Little did my sister know, but version 1 of the ceremony was way different than version 10. But common to all versions was the focus on the meaning of marriage. What is marriage? What does it mean to me? What should I tell my sister and her future husband that it means to them? Do I even know anything about marriage being only 9 years in? I was forced to ask myself these questions, and to be honest, version 1 probably missed the mark.
Marriage is hard work. Marriage is about not losing your individuality in a environment of shared, well, everything. Marriage is trying to raise your children to the best of your ability while also attempting to keep up with laundry, dishes, meals, snack time, yard, dog, potty training, story time, taking out the trash, bedtime stalling tactics, bills, family and friend events and engagements , extra bills from those events and engagements, kids’ games and practices, my fantasy football team, eating healthy, staying in shape, the backlog on the DVR, and oh yeah, making time for yourself and your spouse.
Got that sis?
Obviously I didn’t go into that much detail, but that was basically the tone.
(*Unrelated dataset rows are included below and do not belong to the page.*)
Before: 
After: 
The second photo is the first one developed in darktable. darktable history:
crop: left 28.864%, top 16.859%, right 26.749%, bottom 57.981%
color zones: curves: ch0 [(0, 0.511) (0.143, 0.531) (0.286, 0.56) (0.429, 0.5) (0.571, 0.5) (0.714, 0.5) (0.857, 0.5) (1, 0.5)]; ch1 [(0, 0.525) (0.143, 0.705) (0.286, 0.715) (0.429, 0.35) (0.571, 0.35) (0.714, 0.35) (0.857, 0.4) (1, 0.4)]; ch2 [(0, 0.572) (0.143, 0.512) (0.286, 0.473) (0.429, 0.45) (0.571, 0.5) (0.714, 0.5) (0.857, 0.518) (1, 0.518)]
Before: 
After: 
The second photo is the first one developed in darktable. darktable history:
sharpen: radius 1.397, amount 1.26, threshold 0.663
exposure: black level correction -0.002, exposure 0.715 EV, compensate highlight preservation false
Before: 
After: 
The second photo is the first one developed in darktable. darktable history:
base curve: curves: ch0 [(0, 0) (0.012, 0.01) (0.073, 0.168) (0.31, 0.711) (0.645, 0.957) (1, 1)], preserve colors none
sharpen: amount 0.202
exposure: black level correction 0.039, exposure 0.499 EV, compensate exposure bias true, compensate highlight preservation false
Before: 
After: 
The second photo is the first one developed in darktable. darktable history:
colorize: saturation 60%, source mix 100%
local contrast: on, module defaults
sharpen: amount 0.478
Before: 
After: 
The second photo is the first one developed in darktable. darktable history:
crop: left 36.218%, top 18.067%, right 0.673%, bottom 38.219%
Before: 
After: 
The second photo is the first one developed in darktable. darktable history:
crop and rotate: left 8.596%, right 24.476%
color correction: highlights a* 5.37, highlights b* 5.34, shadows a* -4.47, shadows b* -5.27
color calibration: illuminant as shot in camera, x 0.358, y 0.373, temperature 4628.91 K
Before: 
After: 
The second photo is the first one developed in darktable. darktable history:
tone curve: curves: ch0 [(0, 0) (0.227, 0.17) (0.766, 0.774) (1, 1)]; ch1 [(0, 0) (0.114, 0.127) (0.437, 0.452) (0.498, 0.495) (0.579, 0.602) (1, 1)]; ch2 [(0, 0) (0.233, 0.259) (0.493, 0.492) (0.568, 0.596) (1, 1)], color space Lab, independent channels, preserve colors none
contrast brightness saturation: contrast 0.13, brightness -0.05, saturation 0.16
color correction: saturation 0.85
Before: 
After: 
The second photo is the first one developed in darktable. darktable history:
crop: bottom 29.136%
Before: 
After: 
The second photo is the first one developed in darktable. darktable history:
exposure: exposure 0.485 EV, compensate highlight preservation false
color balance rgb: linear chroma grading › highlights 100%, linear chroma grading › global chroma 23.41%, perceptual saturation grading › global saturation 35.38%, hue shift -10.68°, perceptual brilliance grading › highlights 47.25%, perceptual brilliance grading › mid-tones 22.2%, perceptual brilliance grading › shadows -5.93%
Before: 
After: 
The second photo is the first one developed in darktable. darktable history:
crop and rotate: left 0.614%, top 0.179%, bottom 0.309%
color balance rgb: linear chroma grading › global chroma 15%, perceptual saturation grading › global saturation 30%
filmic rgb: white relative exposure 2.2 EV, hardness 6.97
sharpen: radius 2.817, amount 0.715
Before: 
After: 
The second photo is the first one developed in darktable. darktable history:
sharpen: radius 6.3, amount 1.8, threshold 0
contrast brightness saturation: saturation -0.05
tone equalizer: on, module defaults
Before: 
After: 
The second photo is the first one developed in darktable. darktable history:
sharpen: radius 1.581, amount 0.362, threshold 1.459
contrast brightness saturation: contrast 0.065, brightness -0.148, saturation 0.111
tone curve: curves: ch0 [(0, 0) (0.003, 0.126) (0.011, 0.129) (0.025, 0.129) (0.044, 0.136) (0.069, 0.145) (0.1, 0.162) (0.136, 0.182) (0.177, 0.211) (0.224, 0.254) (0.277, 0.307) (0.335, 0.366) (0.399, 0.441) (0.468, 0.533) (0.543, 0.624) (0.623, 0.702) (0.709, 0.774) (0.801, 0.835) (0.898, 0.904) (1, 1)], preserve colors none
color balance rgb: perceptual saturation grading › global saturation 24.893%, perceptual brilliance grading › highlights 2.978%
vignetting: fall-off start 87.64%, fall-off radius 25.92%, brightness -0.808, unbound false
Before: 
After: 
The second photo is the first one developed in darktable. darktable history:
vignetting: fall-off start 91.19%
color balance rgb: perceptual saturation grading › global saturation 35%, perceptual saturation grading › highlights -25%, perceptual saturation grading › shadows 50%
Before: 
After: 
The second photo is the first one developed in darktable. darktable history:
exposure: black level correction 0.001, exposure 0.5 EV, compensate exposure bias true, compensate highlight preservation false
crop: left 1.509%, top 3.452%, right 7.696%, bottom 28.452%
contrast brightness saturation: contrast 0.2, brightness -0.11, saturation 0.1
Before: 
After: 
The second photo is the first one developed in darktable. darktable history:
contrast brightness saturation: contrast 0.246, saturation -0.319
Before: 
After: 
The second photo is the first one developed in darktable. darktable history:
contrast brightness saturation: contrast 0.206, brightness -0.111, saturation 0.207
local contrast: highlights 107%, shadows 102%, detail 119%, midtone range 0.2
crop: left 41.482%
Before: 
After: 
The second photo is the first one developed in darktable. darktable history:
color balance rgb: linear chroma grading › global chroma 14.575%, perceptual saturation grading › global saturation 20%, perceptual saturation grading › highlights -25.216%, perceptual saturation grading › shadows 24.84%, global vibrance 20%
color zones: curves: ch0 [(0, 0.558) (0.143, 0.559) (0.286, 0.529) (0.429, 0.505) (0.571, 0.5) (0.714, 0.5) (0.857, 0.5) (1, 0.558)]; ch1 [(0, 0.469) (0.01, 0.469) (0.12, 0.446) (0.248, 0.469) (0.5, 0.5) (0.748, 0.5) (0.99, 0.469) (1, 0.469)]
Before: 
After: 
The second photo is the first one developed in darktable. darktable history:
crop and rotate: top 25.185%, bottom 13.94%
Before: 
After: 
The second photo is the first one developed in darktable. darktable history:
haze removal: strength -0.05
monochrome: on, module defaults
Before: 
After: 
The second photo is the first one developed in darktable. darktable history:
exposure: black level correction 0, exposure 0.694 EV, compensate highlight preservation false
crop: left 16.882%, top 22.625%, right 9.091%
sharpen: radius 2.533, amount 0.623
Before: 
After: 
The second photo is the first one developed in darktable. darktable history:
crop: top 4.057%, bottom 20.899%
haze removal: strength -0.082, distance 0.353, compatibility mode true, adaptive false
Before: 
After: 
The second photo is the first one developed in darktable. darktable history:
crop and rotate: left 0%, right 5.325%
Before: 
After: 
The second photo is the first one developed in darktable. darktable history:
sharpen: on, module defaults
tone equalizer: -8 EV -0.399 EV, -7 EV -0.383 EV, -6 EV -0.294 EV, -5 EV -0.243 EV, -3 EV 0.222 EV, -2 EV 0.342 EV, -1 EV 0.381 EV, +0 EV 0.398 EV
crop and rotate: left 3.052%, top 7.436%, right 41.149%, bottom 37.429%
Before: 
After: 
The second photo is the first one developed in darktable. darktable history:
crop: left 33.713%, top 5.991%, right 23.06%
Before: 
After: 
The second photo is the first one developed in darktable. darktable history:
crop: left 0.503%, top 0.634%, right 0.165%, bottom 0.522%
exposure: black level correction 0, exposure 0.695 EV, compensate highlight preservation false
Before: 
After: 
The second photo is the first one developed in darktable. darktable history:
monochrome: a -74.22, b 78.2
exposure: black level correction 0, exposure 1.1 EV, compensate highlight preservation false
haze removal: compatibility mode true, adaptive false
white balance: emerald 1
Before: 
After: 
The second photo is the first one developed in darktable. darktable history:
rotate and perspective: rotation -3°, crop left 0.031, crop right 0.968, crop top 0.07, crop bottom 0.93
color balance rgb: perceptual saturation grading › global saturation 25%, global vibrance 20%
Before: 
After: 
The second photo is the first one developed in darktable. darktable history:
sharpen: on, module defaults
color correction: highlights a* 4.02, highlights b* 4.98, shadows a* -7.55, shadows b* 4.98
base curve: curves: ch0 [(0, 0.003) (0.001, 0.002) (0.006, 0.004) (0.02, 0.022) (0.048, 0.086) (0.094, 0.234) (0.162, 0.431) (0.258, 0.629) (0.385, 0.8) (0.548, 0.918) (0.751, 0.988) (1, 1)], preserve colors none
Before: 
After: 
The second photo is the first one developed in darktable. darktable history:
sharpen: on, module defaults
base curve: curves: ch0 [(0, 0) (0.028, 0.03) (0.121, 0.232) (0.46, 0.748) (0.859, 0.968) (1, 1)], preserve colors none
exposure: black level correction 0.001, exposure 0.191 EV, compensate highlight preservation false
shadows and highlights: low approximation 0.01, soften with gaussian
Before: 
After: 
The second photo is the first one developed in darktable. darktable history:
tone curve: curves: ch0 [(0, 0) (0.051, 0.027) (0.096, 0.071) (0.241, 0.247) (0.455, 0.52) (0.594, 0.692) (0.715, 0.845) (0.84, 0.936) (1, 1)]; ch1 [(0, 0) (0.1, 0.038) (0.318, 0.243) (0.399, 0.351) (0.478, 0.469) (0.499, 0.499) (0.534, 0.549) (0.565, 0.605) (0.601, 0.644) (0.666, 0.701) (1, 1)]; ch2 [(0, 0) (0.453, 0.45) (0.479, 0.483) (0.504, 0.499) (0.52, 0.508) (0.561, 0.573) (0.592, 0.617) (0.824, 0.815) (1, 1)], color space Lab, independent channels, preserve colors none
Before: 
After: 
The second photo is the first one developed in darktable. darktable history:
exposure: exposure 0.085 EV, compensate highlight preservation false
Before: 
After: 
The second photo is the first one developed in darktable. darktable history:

It took some bad news to flip my perspective.
Sure I also included parts in version 1 about having the comfort of someone in bed next to you each and every night, getting to spend the rest of your life with your best friend, the fulfillment of that silent, proud look you share with each other after your kids say “please” or “thank you” without being told, and the awesome feeling that comes along with finding that special person who loves you with all their heart and has decided that you are the one they want to spend the rest of their life with. It was all in there in version 1, but the problem was that it wasn’t being put in the proper perspective.
The bad news took care of that.
That’s when I realized many of those challenges I spoke of, the “hard work” part of marriage, were nothing more than on par with getting mad at the person driving slow in front of you. This stuff doesn’t matter in the big picture. Snack time isn’t challenging, it’s a blessing we are even presented with the opportunity to serve picky eaters snacks every 35 minutes. Taking out the trash? Just do it. Dishes, get them done or leave them in the sink, who really cares? The yard? Throw on the headphones and crank the tunes and enjoy it. The dog? Well, picking up after these animals is still the worst thing ever and nothing will change that.
It’s all about balance.
Version 10 of the ceremony ended up being a lot of sunshine (it was a wedding after all), and then went on to define marriage as the ultimate balance. Respect each other as individuals… as you build a life together as a couple and a family. Celebrate the good times… but also tackle the challenges. Marriage is about communication and love… as well as compromise and patience.
What I personally realized during this experience is that the balance doesn’t stop at marriage. It continues into life.
Remember to make time for yourself… but also for each other. Never be too busy to play with your kids… yet encourage them to play by themselves. Take pride in your work as a professional… but don’t bring it home with you or let it ruin your day. It’s okay to keep an eye on what you want… but never forget about what you already have. Dance and celebrate at weddings… and be present and supportive at funerals.
Marriage is a balance much like life is a balance.
It also doesn’t matter if you have good or bad balance, just be thankful you are still balancing.